I note particularly that the district court cited Lipscomb v. Clark, 468 F.2d 1321, 1323 (5th Cir. 1972).

*11Although the language used by the district court, when read in context, is not to me equivocal and in my opinion complies with Brown, its reference to p. 1323 of Lipscomb should remove any doubt.

On p. 1323 of Lipscomb is the language that if the district court finds that the sentence previously imposed “would still be the appropriate sentence,” an order so setting forth would seem to comply with the requirements of Tucker We quoted and approved this language in Brown, at p. 118, saying: “We are disposed to approve this procedure.” And we referred to the procedure of seeing, as a preliminary matter, whether the convictions complained of might be considered void without actually so ascertaining. The procedure is described at p. 1323 of Lipscomb, as it was later at p. 118 of Brown, and was followed closely by the district judge.

I am thus unable to find error in the action of the district court.
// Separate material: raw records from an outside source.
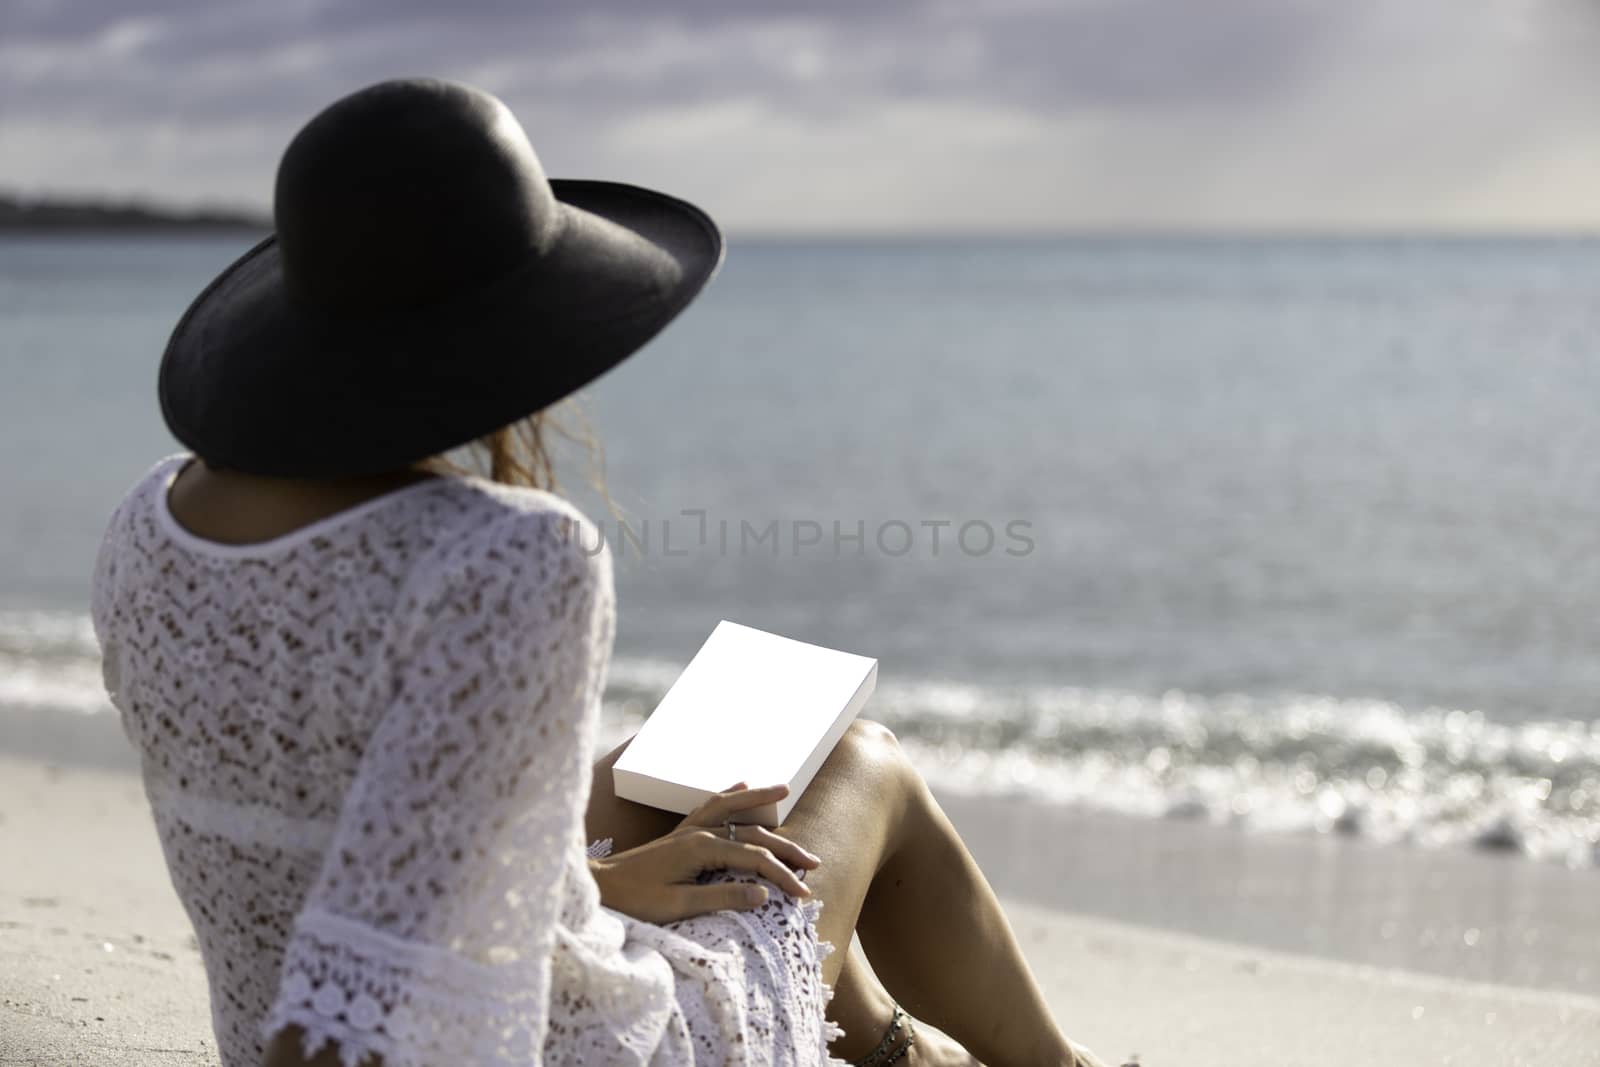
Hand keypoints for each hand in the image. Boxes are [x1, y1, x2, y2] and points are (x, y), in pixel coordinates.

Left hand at [588, 782, 821, 923]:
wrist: (600, 888)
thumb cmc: (636, 900)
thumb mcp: (679, 906)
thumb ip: (722, 897)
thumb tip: (763, 894)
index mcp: (702, 849)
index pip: (755, 859)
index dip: (782, 876)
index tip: (804, 894)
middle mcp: (698, 832)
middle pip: (752, 833)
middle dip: (785, 847)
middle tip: (814, 862)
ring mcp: (688, 829)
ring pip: (733, 808)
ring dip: (759, 799)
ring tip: (784, 789)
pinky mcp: (680, 833)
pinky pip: (710, 805)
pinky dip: (729, 794)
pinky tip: (741, 785)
If it erred at all, which I do not concede, it was no more than the omission of the word “still,” which I think must be fairly implied from a reading of the entire order.
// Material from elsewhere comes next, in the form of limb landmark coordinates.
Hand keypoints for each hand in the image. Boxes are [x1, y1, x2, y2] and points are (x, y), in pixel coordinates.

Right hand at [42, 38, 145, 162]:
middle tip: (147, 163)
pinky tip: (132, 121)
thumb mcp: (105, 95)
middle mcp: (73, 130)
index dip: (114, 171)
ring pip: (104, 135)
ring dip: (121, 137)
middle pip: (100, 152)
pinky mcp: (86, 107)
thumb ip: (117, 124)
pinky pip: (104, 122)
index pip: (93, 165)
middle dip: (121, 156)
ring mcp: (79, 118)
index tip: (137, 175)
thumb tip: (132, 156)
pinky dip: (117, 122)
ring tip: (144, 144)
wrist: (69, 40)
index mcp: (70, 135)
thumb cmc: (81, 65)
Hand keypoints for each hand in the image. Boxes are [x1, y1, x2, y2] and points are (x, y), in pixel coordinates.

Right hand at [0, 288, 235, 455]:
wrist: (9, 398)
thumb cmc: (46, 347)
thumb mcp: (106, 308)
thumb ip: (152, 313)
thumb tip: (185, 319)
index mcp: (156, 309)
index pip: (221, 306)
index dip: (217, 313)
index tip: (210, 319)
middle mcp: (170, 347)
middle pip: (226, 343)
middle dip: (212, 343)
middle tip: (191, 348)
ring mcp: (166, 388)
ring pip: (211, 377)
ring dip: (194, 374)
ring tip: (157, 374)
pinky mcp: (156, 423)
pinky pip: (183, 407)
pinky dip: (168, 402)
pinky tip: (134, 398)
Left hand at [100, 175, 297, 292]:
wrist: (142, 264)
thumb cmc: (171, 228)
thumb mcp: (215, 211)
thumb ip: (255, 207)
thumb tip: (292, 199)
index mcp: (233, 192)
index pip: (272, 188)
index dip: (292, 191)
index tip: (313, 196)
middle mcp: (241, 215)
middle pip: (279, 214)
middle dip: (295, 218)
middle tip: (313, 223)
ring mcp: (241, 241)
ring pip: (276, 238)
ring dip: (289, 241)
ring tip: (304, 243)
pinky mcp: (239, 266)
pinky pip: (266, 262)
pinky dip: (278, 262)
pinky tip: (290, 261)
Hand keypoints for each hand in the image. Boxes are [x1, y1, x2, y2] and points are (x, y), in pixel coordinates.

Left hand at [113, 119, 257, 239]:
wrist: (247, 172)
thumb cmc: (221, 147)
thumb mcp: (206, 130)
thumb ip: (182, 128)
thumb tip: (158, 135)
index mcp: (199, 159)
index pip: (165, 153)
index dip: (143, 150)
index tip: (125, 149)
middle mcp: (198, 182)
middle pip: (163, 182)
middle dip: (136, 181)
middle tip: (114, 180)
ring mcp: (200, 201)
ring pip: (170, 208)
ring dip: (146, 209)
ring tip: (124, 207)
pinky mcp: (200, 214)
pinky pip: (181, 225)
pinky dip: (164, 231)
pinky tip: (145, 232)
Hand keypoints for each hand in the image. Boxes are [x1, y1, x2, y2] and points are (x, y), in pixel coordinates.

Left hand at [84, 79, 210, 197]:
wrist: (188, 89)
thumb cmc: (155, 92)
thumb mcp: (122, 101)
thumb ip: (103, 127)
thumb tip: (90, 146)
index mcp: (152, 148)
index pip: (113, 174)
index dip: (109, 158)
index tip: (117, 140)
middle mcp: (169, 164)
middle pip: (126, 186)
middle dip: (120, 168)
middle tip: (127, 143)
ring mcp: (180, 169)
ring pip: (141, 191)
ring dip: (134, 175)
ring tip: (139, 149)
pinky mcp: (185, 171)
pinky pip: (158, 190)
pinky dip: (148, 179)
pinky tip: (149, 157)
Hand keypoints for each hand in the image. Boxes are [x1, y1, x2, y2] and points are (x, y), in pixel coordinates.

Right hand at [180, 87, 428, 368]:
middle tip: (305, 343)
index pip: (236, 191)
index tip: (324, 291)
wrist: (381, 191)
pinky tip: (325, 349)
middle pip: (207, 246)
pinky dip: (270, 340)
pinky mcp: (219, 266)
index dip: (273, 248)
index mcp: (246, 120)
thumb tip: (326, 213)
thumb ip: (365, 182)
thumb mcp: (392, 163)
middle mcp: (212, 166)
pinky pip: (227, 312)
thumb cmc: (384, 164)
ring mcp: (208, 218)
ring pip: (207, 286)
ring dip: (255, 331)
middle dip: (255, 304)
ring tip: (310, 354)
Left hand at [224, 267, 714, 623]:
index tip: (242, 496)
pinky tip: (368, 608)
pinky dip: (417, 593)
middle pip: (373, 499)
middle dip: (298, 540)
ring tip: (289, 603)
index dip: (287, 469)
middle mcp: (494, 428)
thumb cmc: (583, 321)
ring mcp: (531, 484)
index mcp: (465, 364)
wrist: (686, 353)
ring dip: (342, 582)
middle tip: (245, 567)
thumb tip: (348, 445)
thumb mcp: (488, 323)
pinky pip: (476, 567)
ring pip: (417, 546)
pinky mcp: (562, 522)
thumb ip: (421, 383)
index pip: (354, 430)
One further thing deserves attention.

While I do not agree with the majority as to whether or not the district judge in Stepheney followed Brown, I do agree with much of the concurring opinion of Judge Russell, for I note as does he that the opinion of the majority does not overrule the holding of Brown but rather is “substantially a rephrasing of the [Brown] rule,” and further agree with Judge Russell that the “categoric[al]” holding of the majority is as quoted by him as the last sentence of the next to the last paragraph of the majority opinion. I do not agree that the holding of Brown needs rephrasing, for the phrase “would still be the appropriate sentence,” Brown, p. 118; Lipscomb, p. 1323, seems to be equally as manageable, yet more simple in language, and therefore to me preferable to the categorical holding of the majority as quoted by Judge Russell.

I would further emphasize the following language from the majority opinion as it reaffirms Brown: “We follow Brown, construing its language consistently with its directions to the trial judge. So construed, we reaffirm Brown’s holding.”